In this post, we’ve listed some awesome computer vision GitHub libraries that we hope will inspire all AI developers to build their projects just like this.

GitHub knowledge base for computer vision

1. 3D face reconstruction using CNN (★ — 4.1k)

This GitHub repository has a project where convolutional neural networks are used to reconstruct 3D face models using 2D images. This is a comprehensive repository, and we can choose to use the model in different languages (such as MATLAB, Python, etc.). To make it more interesting, we can even use our own images or our own examples and test them on this model.

2. Real-time multi-person pose estimation and Tracking system (★ — 4K)

This real-time multi-person pose estimation tracking system is called AlphaPose. The system is basically a way to map individual movements in real time. In addition, it can also estimate the individual’s posture. Again, this repository can help you gain more insight into how such a system works. This can also be a starting point for building software that takes advantage of this attitude estimation and tracking capability.

3, Using deep neural network for automatic coloring of photos (★ — 2.3K)

Another interesting computer vision project uses deep neural networks to color black and white photos. This computer vision GitHub repository contains Python code in the Jupyter notebook to make it easy to understand. In addition, there is a rich set of image data for training and testing models built for this task.

4, use generated neural network to edit nature photos (★ – 1.9k)

This repository is the code host for the research paper “Neural Photo Editing with Introspective advention Networks.” This project includes a simple interface that we can use to generate neural networks to edit nature photos. The current version is compatible with Python version 2.7, but there are still some inconsistencies with the latest version of Python.

5, Convolutional recursive Neural network for image recognition (★ — 1.7K)

This is a very interesting GitHub library where you can build an image recognition system using convolution recursive neural networks. The project is also useful in building scene text recognition and optical character recognition. The repository contains data sets for training and testing purposes, as well as demonstration examples.

6, Image removal blur using generated adversarial network (★ — 7.8k)

A lot of times we get annoyed with blurry images, and this GitHub repository has a solution. The PyTorch implementation of this paper entitled “De-blurring” basically takes a blurred image as input and uses a generation adversarial network to produce a clear image of the input. Again, the repository has complete source code and different kinds of data sets that can help you better understand and properly test the models you build.

7, Painting artificial intelligence — Deep reinforcement learning model, using strokes to generate painting (★ — 1.7K)

The Drawing AI GitHub library contains a model based on deep reinforcement learning that teaches machines to draw pictures of human drawings by using fewer strokes. Since it is based on reinforcement learning, the program does not require data for training purposes. Agents teach themselves to paint just like humans. I strongly encourage you to check out the warehouse and give it a try.

8. Lip Reading — Cross-audiovisual recognition using 3D architecture (★ — 1.4K)

Lip-reading is a computer vision project designed to solve problems encountered in audio and video streaming. The project uses audio-visual recognition to map audio and video. All of this is done using a 3D convolutional neural network architecture for mapping operations. The warehouse will certainly help build models to combat fake videos and other such misdeeds.

9, quick drawing – interactive drawing recognition tool (★ – 677)

Quickdraw is a computer vision project that can be used to identify a set of objects (similar objects) drawn using a pen. The model then tries to predict objects from a list of objects it has been trained to recognize. Quickdraw is basically an online game developed by Google. Another version of this project is to identify the project drawn on the canvas.

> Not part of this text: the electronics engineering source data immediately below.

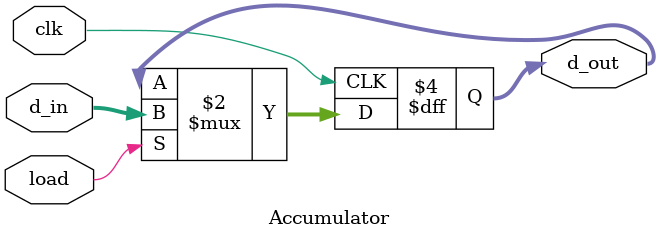
<source format=v>
module Accumulator (
    input [7:0] d_in,
    input load,
    input clk,
    output reg [7:0] d_out
);
    always @(posedge clk) begin
        if (load)
            d_out <= d_in;
    end
endmodule
</source>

10, image animation using first-order motion model (★ — 3.9k)

This is a very amazing computer vision GitHub project where we can animate human faces from videos or images using our own faces as simulators. The model takes driving video and maps its motion onto still images to make the motion look real. The same concept applies to fashion data sets.

11, Fashion MNIST (★ — 7.8k)

This GitHub repository is made up of images of people wearing different kinds of clothes. The repository has a training set of 60,000 images and a test set of 10,000 images. Each image is a 28×28 grayscale image. It contains models built using available data sets. In general, the repository also helps validate your own machine learning algorithms by using it on your data sets. This is a beginner friendly data set, so they can get a feel for computer vision projects from this repository.

12, Cool Computer Vision Projects (★ — 37)

The library contains many interesting computer vision projects, such as face recognition, digital recognition, facial expression detection, object detection, object tracking, and so on. Through this library, you can learn some really cool things about computer vision. You can take inspiration from these projects or add features that extend them. This will really help you learn a lot and add to your personal project experience.

13, Intermediate Level Computer Vision Projects**(★ — 13) **

This is another useful GitHub repository that has multiple computer vision projects such as gesture recognition, face recognition, content-based image retrieval, and more. These are good projects for the intermediate level and will help improve your experience in the field of computer vision.

conclusion

In this article, we look at the GitHub repository for many computer vision projects to inspire you. We hope it will help you create your own computer vision projects, amaze others, and enhance your learning experience.